A bankruptcy judge in Delaware approved the Austin, Tex.-based company’s request to adjust its Chapter 11 bankruptcy protection to a Chapter 7 on Wednesday. Under the terms of a Chapter 7 bankruptcy, however, the retailer will be forced to liquidate.
The jewelry company, which operates under the Samuels Diamonds, Rogers, Andrews and Schubach nameplates, filed for Chapter 11 bankruptcy protection on Aug. 7, 2018, “with the dual-track goal of reducing its excess inventory and selling all of, or substantially all of, its assets to a going-concern buyer,” according to court documents.
“We are confident that we are taking the right steps for Samuels Jewelers,” Farhad Wadia, Samuels Jewelers’ chief executive officer, said in a statement at the time. “Our customers around the U.S. can continue to count on an outstanding shopping experience and excellent service whenever, wherever and however they choose to shop with us.”
That meant the continued operation of its 122 retail locations across the nation and the company’s web site.
But in February, Samuels, which was founded in 1891, began closing unprofitable stores while trying to renegotiate its remaining real estate leases.
This wasn’t the company’s first trip through bankruptcy court. In 2003, Samuels filed for Chapter 11 bankruptcy protection, hoping to reorganize approximately $78 million in debt. But this time, a new buyer never materialized.
“Unfortunately, many of the stores subject to the inventory liquidation sales underperformed when compared against expectations, and…interest in [Samuels Jewelers] assets was limited,” court documents state.
In fact, the only bid submitted was a credit bit by Wells Fargo, Samuels’ debtor-in-possession lender.

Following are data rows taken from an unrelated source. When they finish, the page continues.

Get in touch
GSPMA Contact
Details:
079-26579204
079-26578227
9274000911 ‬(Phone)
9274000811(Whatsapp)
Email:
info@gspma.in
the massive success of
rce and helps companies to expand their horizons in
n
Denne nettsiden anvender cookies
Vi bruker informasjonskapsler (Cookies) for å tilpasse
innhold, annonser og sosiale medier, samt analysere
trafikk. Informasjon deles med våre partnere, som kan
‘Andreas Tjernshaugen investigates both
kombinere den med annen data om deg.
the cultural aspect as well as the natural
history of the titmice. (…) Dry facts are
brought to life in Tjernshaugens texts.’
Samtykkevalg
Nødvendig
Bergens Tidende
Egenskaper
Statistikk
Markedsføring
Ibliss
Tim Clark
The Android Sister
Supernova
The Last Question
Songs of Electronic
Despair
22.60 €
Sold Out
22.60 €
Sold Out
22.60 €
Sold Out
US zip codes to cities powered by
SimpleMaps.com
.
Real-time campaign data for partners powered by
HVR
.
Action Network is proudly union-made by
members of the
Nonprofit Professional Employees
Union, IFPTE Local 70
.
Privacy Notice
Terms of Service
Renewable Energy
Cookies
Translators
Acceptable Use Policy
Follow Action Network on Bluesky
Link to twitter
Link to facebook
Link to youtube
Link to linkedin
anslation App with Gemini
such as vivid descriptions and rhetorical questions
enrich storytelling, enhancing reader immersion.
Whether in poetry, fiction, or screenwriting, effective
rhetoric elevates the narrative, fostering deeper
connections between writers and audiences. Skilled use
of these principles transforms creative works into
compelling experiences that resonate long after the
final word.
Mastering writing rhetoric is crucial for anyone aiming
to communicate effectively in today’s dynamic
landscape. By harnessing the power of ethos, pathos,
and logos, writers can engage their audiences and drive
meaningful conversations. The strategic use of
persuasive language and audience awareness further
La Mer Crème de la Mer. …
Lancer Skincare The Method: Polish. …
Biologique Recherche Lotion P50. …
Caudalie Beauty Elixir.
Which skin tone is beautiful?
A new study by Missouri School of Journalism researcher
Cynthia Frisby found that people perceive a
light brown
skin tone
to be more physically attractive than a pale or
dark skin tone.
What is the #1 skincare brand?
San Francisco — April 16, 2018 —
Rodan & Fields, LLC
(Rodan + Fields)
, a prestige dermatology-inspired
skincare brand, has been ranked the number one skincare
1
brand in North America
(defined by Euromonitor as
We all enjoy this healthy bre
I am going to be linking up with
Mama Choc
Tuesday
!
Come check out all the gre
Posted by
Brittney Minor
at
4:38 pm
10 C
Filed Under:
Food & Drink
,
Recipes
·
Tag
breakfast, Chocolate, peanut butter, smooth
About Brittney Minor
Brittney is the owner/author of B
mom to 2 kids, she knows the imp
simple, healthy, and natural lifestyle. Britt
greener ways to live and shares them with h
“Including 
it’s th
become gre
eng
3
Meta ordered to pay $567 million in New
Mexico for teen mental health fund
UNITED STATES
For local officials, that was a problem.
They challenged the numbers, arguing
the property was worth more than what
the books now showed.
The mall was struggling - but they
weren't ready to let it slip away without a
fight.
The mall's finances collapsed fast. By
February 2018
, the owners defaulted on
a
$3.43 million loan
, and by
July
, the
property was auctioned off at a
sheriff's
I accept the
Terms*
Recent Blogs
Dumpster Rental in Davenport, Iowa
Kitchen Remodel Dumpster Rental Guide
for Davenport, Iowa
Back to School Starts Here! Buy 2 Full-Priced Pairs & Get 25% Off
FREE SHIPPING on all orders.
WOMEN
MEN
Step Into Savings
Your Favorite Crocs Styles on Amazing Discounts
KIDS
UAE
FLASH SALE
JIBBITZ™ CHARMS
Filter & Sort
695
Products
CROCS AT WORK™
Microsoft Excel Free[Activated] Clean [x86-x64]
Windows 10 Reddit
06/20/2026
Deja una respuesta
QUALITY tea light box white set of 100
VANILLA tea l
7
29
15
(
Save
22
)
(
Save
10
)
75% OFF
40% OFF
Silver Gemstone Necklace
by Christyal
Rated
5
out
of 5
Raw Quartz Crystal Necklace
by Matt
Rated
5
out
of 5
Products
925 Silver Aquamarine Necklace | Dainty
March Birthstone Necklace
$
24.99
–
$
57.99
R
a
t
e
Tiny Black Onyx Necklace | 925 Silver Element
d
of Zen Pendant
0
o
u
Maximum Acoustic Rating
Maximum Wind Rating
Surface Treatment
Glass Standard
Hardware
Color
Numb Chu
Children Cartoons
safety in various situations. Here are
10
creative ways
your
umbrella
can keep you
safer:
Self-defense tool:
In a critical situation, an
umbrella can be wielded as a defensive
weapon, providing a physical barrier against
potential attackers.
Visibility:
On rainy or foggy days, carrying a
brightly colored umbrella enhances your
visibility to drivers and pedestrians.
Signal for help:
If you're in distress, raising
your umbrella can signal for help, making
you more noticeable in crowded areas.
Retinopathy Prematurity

“With no possibility of a going-concern sale, the approaching maturity date under the [debtor-in-possession] agreement occurring on Feb. 28, 2019 and the deadline to assume or reject unexpired leases of nonresidential real property occurring on March 5, 2019, [Samuels Jewelers] determined that the immediate, rolling closure of its retail stores and operations was in its best interests,” the court documents state.
The judge’s approval comes as rival jewelry companies continue to lose sales. American jewelry company Signet Jewelers announced its latest quarter earnings Wednesday before the bell, falling short on top and bottom lines. Sales at luxury jewelry Tiffany & Co. also slipped last quarter.
Meanwhile, former Samuels Jewelers executives are embroiled in other legal troubles, as U.S. investigators continue to pursue an alleged bank fraud. On Jan. 29, 2018, Punjab National Bank lodged a complaint with Indian authorities saying former Samuels Jewelers executives fraudulently borrowed approximately $2 billion from the company.
A court document last month stated that, “based on the investigation to date, the examiner concludes that there is substantial evidence to establish the knowledge of and involvement by [Samuels Jewelers] and certain current and former senior officers and directors in fraudulent conduct in the U.S. that is consistent with aiding in the fraud alleged by the Indian authorities.”
Samuels Jewelers could not be reached for comment.